EXERCISE DIRECTIONS:
Copy all the text in the data below line for line, without changes, and leave the pictures out of your answer.

RECORDS:

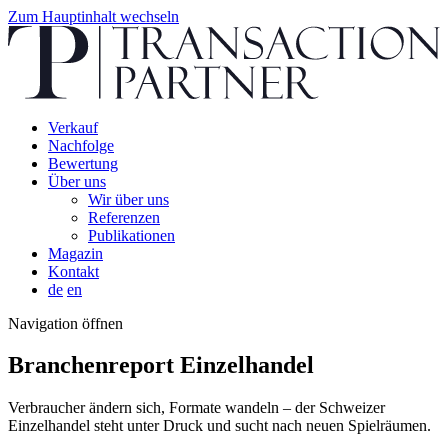
Zum Hauptinhalt wechseln
Verkauf
Nachfolge
Bewertung
Über uns
Wir über uns
Referenzen
Publikationen
Magazin
Kontakt
de
en
Navigation öffnen
Branchenreport Einzelhandel
Verbraucher ändern sich, Formate wandeln – der Schweizer
Einzelhandel steht unter Druck und sucht nach neuen Spielräumen.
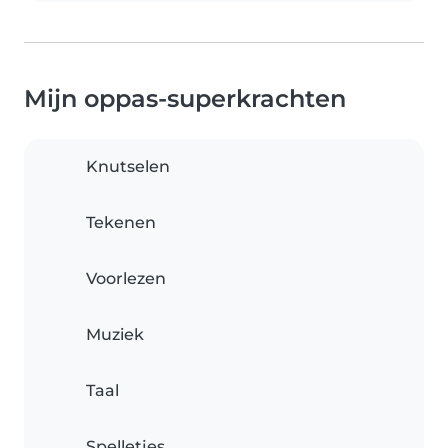
Mijn oppas-superkrachten
Knutselen
Tekenen
Voorlezen
Muziek
Taal
Spelletjes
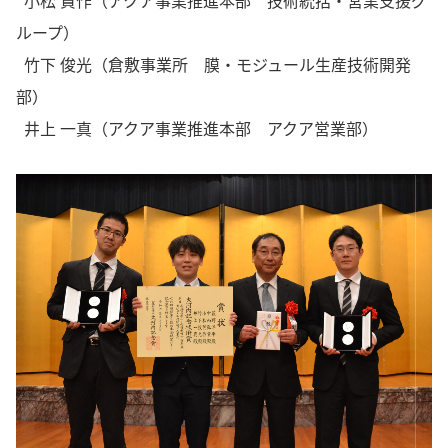
小松 賢作（アクア事業推進本部 技術統括・営業支援グ
ループ）
竹下 俊光（倉敷事業所 膜・モジュール生産技術開発
部）
井上 一真（アクア事業推進本部 アクア営業部）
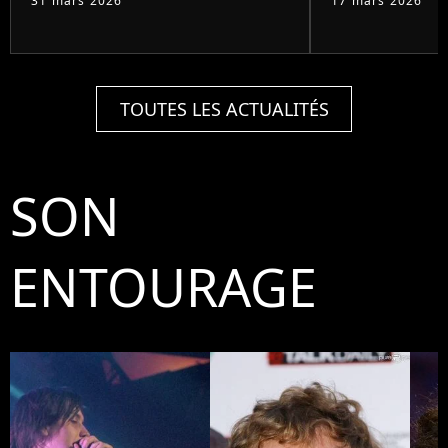
31 mars 2026
17 mars 2026
TOUTES LES ACTUALITÉS
SON
ENTOURAGE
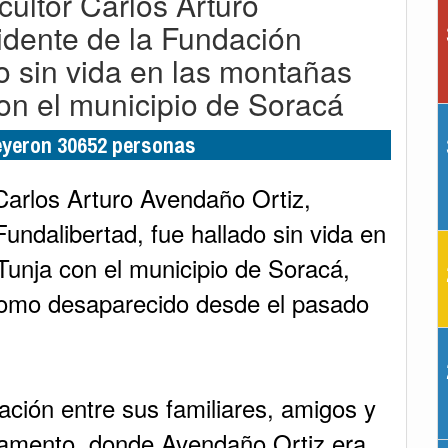
cultor Carlos Arturo
idente de la Fundación
o sin vida en las montañas
on el municipio de Soracá
leyeron 30652 personas
 Carlos Arturo Avendaño Ortiz,
undalibertad, fue hallado sin vida en
unja con el municipio de Soracá,
como desaparecido desde el pasado
ación entre sus familiares, amigos y
rtamento, donde Avendaño Ortiz era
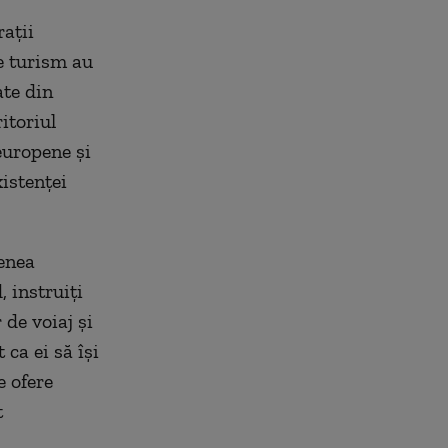
ații
de turism au
ate din
ritoriul
europene și
xistenței
menea
, instruiți
 de voiaj și
ca ei să își
e ofere
t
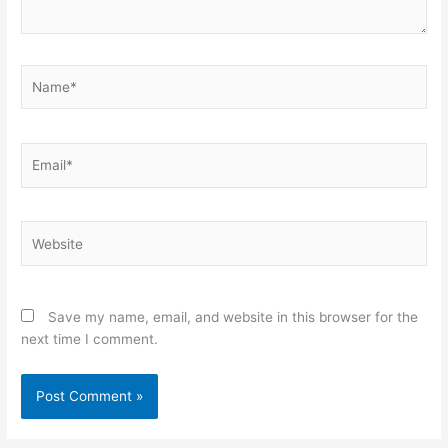
Name*
Email*
Website
Save my name, email, and website in this browser for the
next time I comment.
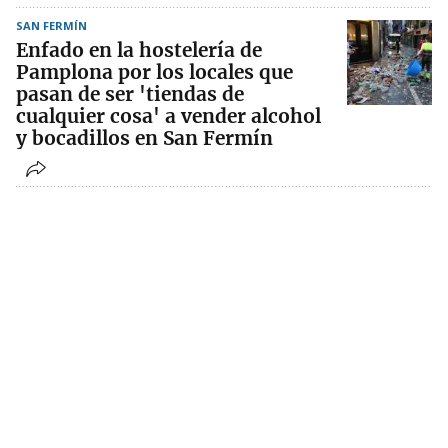
SAN FERMÍN
Enfado en la hostelería de
Pamplona por los locales que
pasan de ser 'tiendas de
cualquier cosa' a vender alcohol
y bocadillos en San Fermín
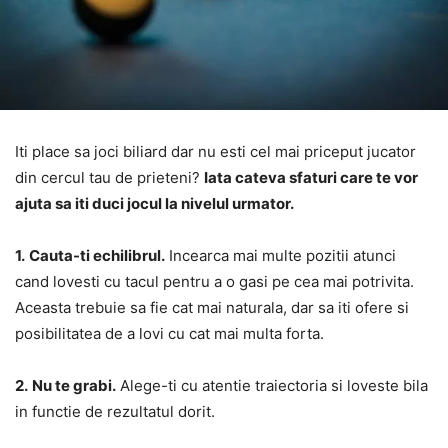
Iti place sa joci biliard dar nu esti cel mai priceput jucator
din cercul tau de prieteni?
Iata cateva sfaturi care te vor
ajuta sa iti duci jocul la nivelul urmator.
1.
Cauta-ti echilibrul.
Incearca mai multe pozitii atunci
cand lovesti cu tacul pentru a o gasi pe cea mai potrivita.
Aceasta trebuie sa fie cat mai naturala, dar sa iti ofere si
posibilitatea de a lovi cu cat mai multa forta.
2.
Nu te grabi.
Alege-ti cu atentie traiectoria si loveste bila
in functie de rezultatul dorit.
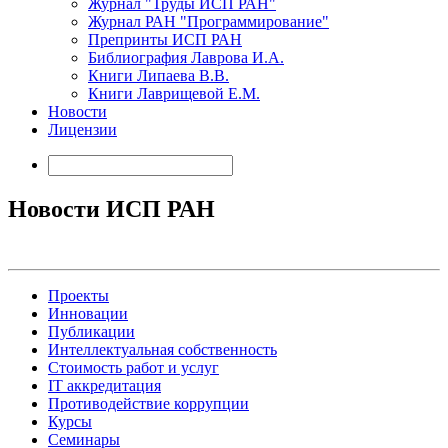
Журнал "Труды ИСП РАН"
Журнал РАН "Программирование"
Препринты ИСП РАН
Библиография Лаврова И.А.
Книги Липаева В.В.
Книги Лаврищевой Е.М.
Новости
Лицензии
Новости ИСП РАН
Проекты
Инновации
Публикации
Интеллектуальная собственность
Стоимость работ и услуг
IT аккредитация
Противодействие коррупции
Курсы
Семинары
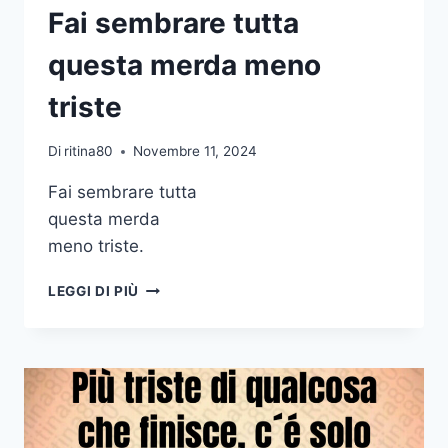
Fai sembrare tutta
ERRORI
questa merda meno
triste
Di
ritina80
Novembre 11, 2024
Fai sembrare tutta
questa merda
meno triste.
FAI
LEGGI DI PIÙ
SEMBRARE
TUTTA
QUESTA
MERDA
MENO
TRISTE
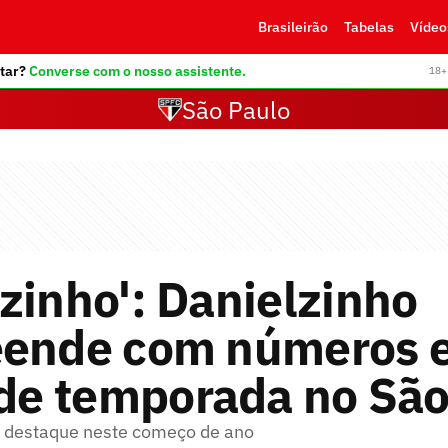
Brasileirão
Tabelas
Vídeo
tar?
Converse com o nosso assistente.
18+ 
São Paulo
zinho': Danielzinho
eende com números 
 de temporada no Sã
o destaque neste começo de ano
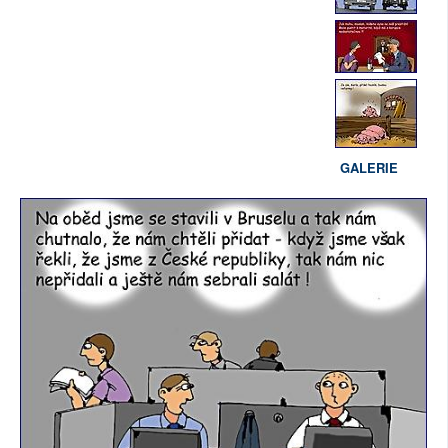
GALERIE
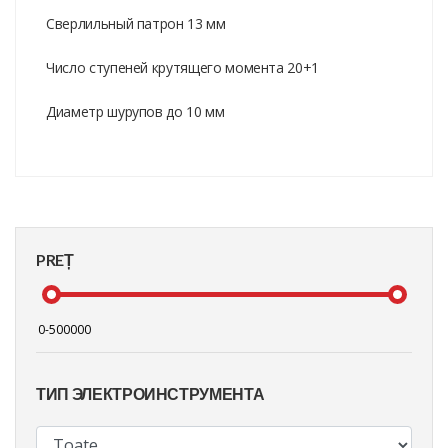
Сверлильный патрон 13 мм
Число ступеней крутящего момента 20+1
Диаметр шурупов до 10 мм
PREȚ
ТИП ЭЛЕКТРОИНСТРУМЕНТА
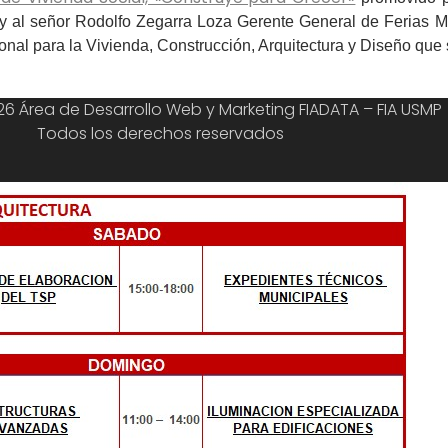
y al señor Rodolfo Zegarra Loza Gerente General de Ferias
onal para la Vivienda, Construcción, Arquitectura y Diseño que s
6 Área de Desarrollo Web y Marketing FIADATA – FIA USMP
Todos los derechos reservados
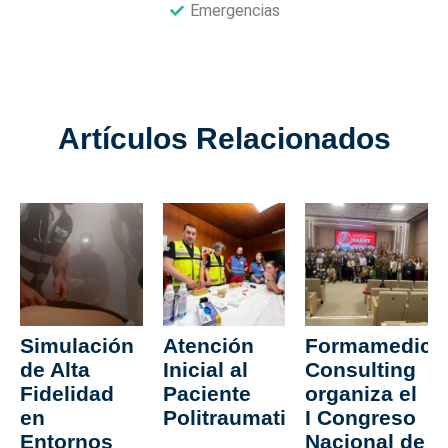
Emergencias
Artículos Relacionados
Simulación
Atención
Formamedica
de Alta
Inicial al
Consulting
Fidelidad
Paciente
organiza el
en
Politraumatizado
I Congreso
Entornos
Nacional de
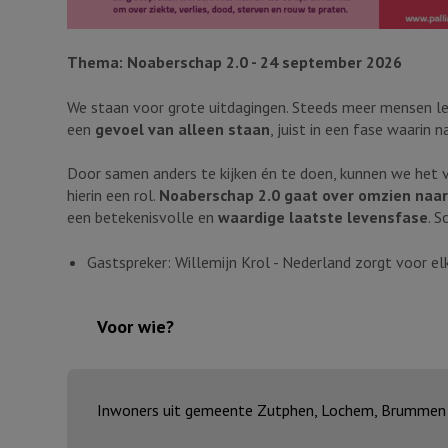
Thema: Noaberschap 2.0 - 24 september 2026
We staan voor grote uitdagingen. Steeds meer mensen lev
een
gevoel van alleen staan
, juist in een fase waarin
Door samen anders te kijken én te doen, kunnen we het v
hierin een rol.
Noaberschap 2.0 gaat over omzien naar
een betekenisvolle en
waardige laatste levensfase
. S
Gastspreker: Willemijn Krol - Nederland zorgt voor el
Voor wie?
Inwoners uit gemeente Zutphen, Lochem, Brummen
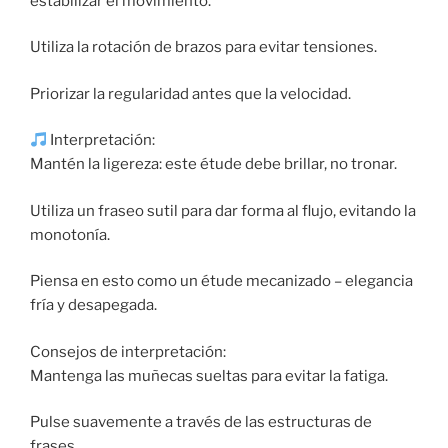
estabilizar el movimiento.
Utiliza la rotación de brazos para evitar tensiones.
Priorizar la regularidad antes que la velocidad.
Interpretación:
Mantén la ligereza: este étude debe brillar, no tronar.
Utiliza un fraseo sutil para dar forma al flujo, evitando la
monotonía.
Piensa en esto como un étude mecanizado – elegancia
fría y desapegada.
Consejos de interpretación:
Mantenga las muñecas sueltas para evitar la fatiga.
Pulse suavemente a través de las estructuras de
frases.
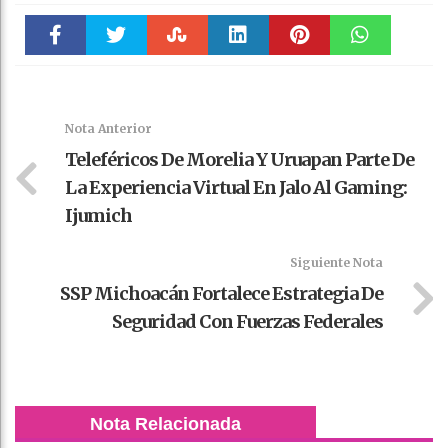
Faceboo
Twitter
Stumble
linkedin
Pinteres
WhatsAp
k
t
pt
Nota Anterior
Teleféricos De Morelia Y Uruapan Parte De
La Experiencia Virtual En Jalo Al Gaming:
Ijumich
Siguiente Nota
SSP Michoacán Fortalece Estrategia De
Seguridad Con Fuerzas Federales
Nota Relacionada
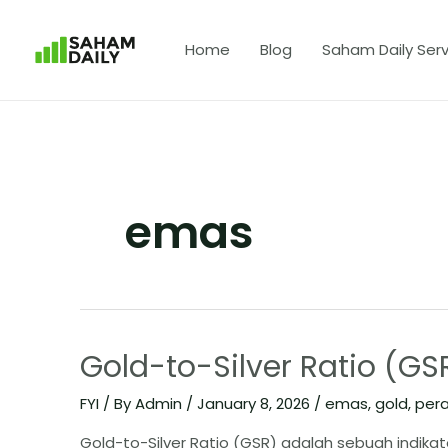
Home
Blog
Saham Daily Serv
emas
Gold-to-Silver Ratio (GS
FYI
/ By
Admin
/
January 8, 2026
/
emas
,
gold
,
per
Gold-to-Silver Ratio (GSR) adalah sebuah indik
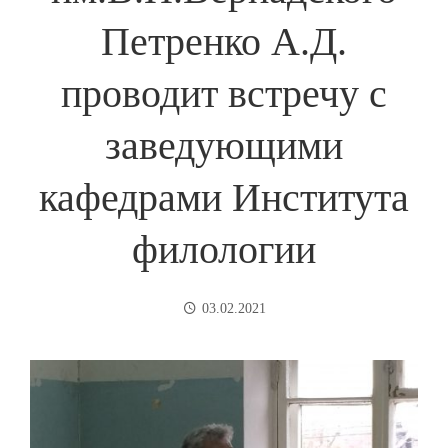
Петренко А.Д.
проводит встречу с
заведующими
кафедрами Института
филологии
03.02.2021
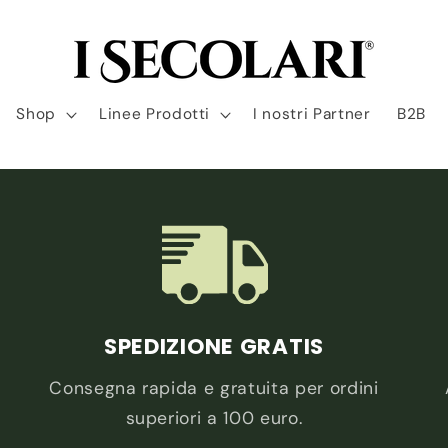
Shop
Linee Prodotti
I nostri Partner
B2B
SPEDIZIONE GRATIS
Consegna rapida e gratuita per ordini
superiori a 100 euro.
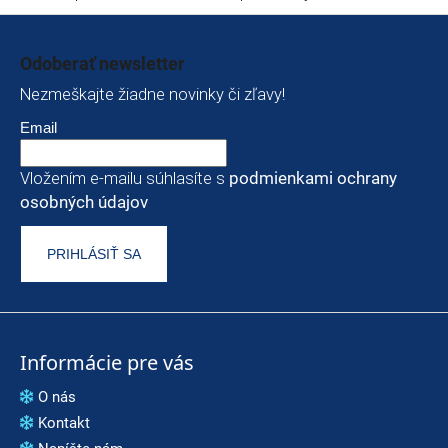
Zápätie
Odoberať newsletter
Nezmeškajte žiadne novinky či zľavy!
Email
Vložením e-mailu súhlasíte s
podmienkami ochrany
osobných údajov
PRIHLÁSIŤ SA
Informácie pre vás
O nás
Kontakt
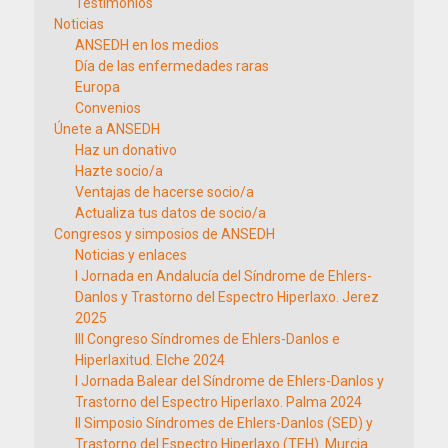
Testimonios
Noticias
ANSEDH en los medios
Día de las enfermedades raras
Europa
Convenios
Únete a ANSEDH
Haz un donativo
Hazte socio/a
Ventajas de hacerse socio/a
Actualiza tus datos de socio/a
Congresos y simposios de ANSEDH
Noticias y enlaces
I Jornada en Andalucía del Síndrome de Ehlers-
Danlos y Trastorno del Espectro Hiperlaxo. Jerez
2025
III Congreso Síndromes de Ehlers-Danlos e
Hiperlaxitud. Elche 2024
I Jornada Balear del Síndrome de Ehlers-Danlos y
Trastorno del Espectro Hiperlaxo. Palma 2024
II Simposio Síndromes de Ehlers-Danlos (SED) y
Trastorno del Espectro Hiperlaxo (TEH). Murcia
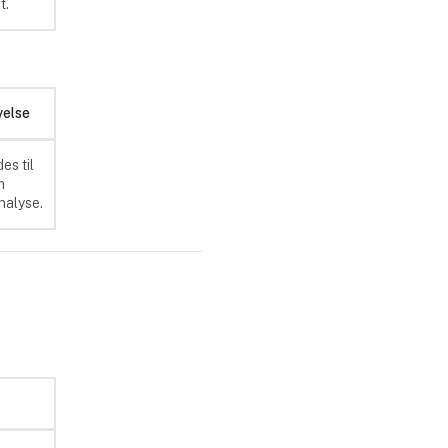
t.
velse
es til
m
nalyse.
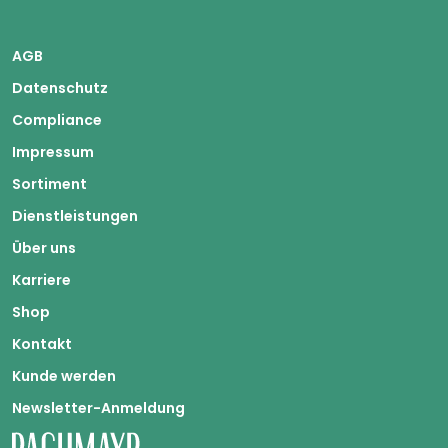
AGB
Datenschutz
Compliance
Impressum
Sortiment
Dienstleistungen
Über uns
Karriere
Shop
Kontakt
Kunde werden
Newsletter-Anmeldung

THE COMPLETED TASK:
Zum Hauptinhalt wechseln
Verkauf
Nachfolge
Bewertung
Über uns
Wir über uns
Referenzen
Publikationen
Magazin
Kontakt
de
en
Navigation öffnen
Branchenreport Einzelhandel
Verbraucher ändern sich, Formate wandeln – der Schweizer
Einzelhandel steht unter Druck und sucht nach neuen Spielräumen.
Mijn oppas-superkrachten
Knutselen
Tekenen
Voorlezen
Muziek
Taal
Spelletjes
小松 賢作（アクア事業推進本部 技術統括・営業支援グ
ループ）
竹下 俊光（倉敷事業所 膜・モジュール生産技術開発
部）
井上 一真（アクア事業推進本部 アクア営業部）
31 mars 2026
17 mars 2026
TOUTES LES ACTUALITÉS
SON
ENTOURAGE
cultor Carlos Arturo
idente de la Fundación
o sin vida en las montañas
on el municipio de Soracá
leyeron 30652 personas
 Carlos Arturo Avendaño Ortiz,
undalibertad, fue hallado sin vida en
unja con el municipio de Soracá,
como desaparecido desde el pasado
ación entre sus familiares, amigos y
rtamento, donde Avendaño Ortiz era
ații
de turism au
ate din
ritoriul
europene și
xistenței
menea
, instruiți
 de voiaj și
ca ei să își
e ofere
t
Name*
Email*
Website
Save my name, email, and website in this browser for the
next time I comment.
SAN FERMÍN
Enfado en la hostelería de
Pamplona por los locales que
pasan de ser 'tiendas de
cualquier cosa' a vender alcohol
y bocadillos en San Fermín
Iti place sa joci biliard dar nu esti cel mai priceput jucator
din cercul tau de prieteni?
Iata cateva sfaturi care te vor
ajuta sa iti duci jocul la nivelul urmator.
1.
Cauta-ti echilibrul.
Incearca mai multe pozitii atunci
cand lovesti cu tacul pentru a o gasi pe cea mai potrivita.
Aceasta trebuie sa fie cat mai naturala, dar sa iti ofere si
posibilitatea de a lovi cu cat mai multa forta.
2.
Nu te grabi.
Alege-ti cu atentie traiectoria si loveste bila
in functie de rezultatul dorit.
Журнал "Труды ИСП РАН"
Журнал РАН "Программирование"
Препринты ИСП РАН
Библиография Лаврова И.А.
Книги Липаева В.В.
Книги Лаврищевой Е.М.
Новости
Лицензии
Новости ИСП РАН
Проекты
Инновации
Публикации
Интеллектуальная собственность
Стоимость работ и услуг
IT аккредитация
Противодействие коррупции
Курсы
Семинары
Fai sembrare tutta
ERRORI
questa merda meno
triste
Di
ritina80
Novembre 11, 2024
Fai sembrare tutta
questa merda
meno triste.
FAI
LEGGI DI PIÙ
SEMBRARE
TUTTA
QUESTA
MERDA
MENO
TRISTE
Brasileirão
Tabelas
Vídeo
tar?
Converse com o nosso assistente.
18+ 
São Paulo
zinho': Danielzinho
eende com números 
 de temporada no Sã
o destaque neste começo de ano
GALERIE
Сверлильный патрон 13 мм
Число ступеней крутящего момента 20+1
Диаметр шурупов до 10 мм
PREȚ
ТИП ЭЛЕКТРОИНСТРУМЕНТА
y al señor Rodolfo Zegarra Loza Gerente General de Ferias
onal para la Vivienda, Construcción, Arquitectura y Diseño que s
6 Área de Desarrollo Web y Marketing FIADATA – FIA USMP
Todos los derechos reservados
Emergencias
Artículos Relacionados
Simulación
Atención
Formamedica
de Alta
Inicial al
Consulting
Fidelidad
Paciente
organiza el
en
Politraumatizado
I Congreso
Entornos
Nacional de
Thema: Noaberschap 2.0 - 24 september 2026
We staan voor grote uitdagingen. Steeds meer mensen lev
een
gevoel van alleen staan
, juist in een fase waarin
Door samen anders te kijken én te doen, kunnen we het v
hierin een rol.
Noaberschap 2.0 gaat over omzien naar
een betekenisvolle en
waardige laatste levensfase
. S
Gastspreker: Willemijn Krol - Nederland zorgt voor el
Voor wie?
Inwoners uit gemeente Zutphen, Lochem, Brummen
estabilizar el movimiento.
Utiliza la rotación de brazos para evitar tensiones.
Priorizar la regularidad antes que la velocidad.
Interpretación:
Mantén la ligereza: este étude debe brillar, no tronar.
Utiliza un fraseo sutil para dar forma al flujo, evitando la
monotonía.
Piensa en esto como un étude mecanizado – elegancia
fría y desapegada.
Consejos de interpretación:
Mantenga las muñecas sueltas para evitar la fatiga.
Pulse suavemente a través de las estructuras de
frases.
Faceboo
Twitter
Stumble
linkedin
Pinteres
WhatsAp
k
t
pt
Nota Anterior
Teleféricos De Morelia Y Uruapan Parte De
La Experiencia Virtual En Jalo Al Gaming:
Ijumich
Siguiente Nota
SSP Michoacán Fortalece Estrategia De
Seguridad Con Fuerzas Federales
Nota Relacionada
Home
Blog
Saham Daily Serv
emas
Gold-to-Silver Ratio (GS
FYI
/ By
Admin
/
January 8, 2026
/
emas
,
gold
,
per
Gold-to-Silver Ratio (GSR) adalah sebuah indik
Петренко А.Д.
проводит встречу с
заведующими
кафедрами Института
филологии
03.02.2021
Shop
Linee Prodotti
I nostri Partner
B2B
SPEDIZIONE GRATIS
Consegna rapida e gratuita per ordini
superiori a 100 euro.
Zápätie
Odoberať newsletter
Nezmeškajte žiadne novinky či zľavy!
Email
Vložením e-mailu súhlasíte s
podmienkami ochrany
osobných údajov
PRIHLÁSIŤ SA
Informácie pre vás
O nás
Kontakt
Testimonios
Noticias
ANSEDH en los medios
Día de las enfermedades raras
Europa
Convenios
Únete a ANSEDH
Haz un donativo
Hazte socio/a
Ventajas de hacerse socio/a
Actualiza tus datos de socio/a
Congresos y simposios de ANSEDH
Noticias y enlaces
I Jornada en Andalucía del Síndrome de Ehlers-
Danlos y Trastorno del Espectro Hiperlaxo. Jerez
2025
III Congreso Síndromes de Ehlers-Danlos e
Hiperlaxitud. Elche 2024
I Jornada Balear del Síndrome de Ehlers-Danlos y
Trastorno del Espectro Hiperlaxo. Palma 2024
II Simposio Síndromes de Ehlers-Danlos (SED) y
Trastorno del Espectro Hiperlaxo (TEH). Murcia
t.
velse
es til
m
nalyse.
AGB
Datenschutz
Compliance
Impressum
Sortiment
Dienstleistungen
Über uns
Karriere
Shop
Kontakt
Kunde werden
Newsletter-Anmeldung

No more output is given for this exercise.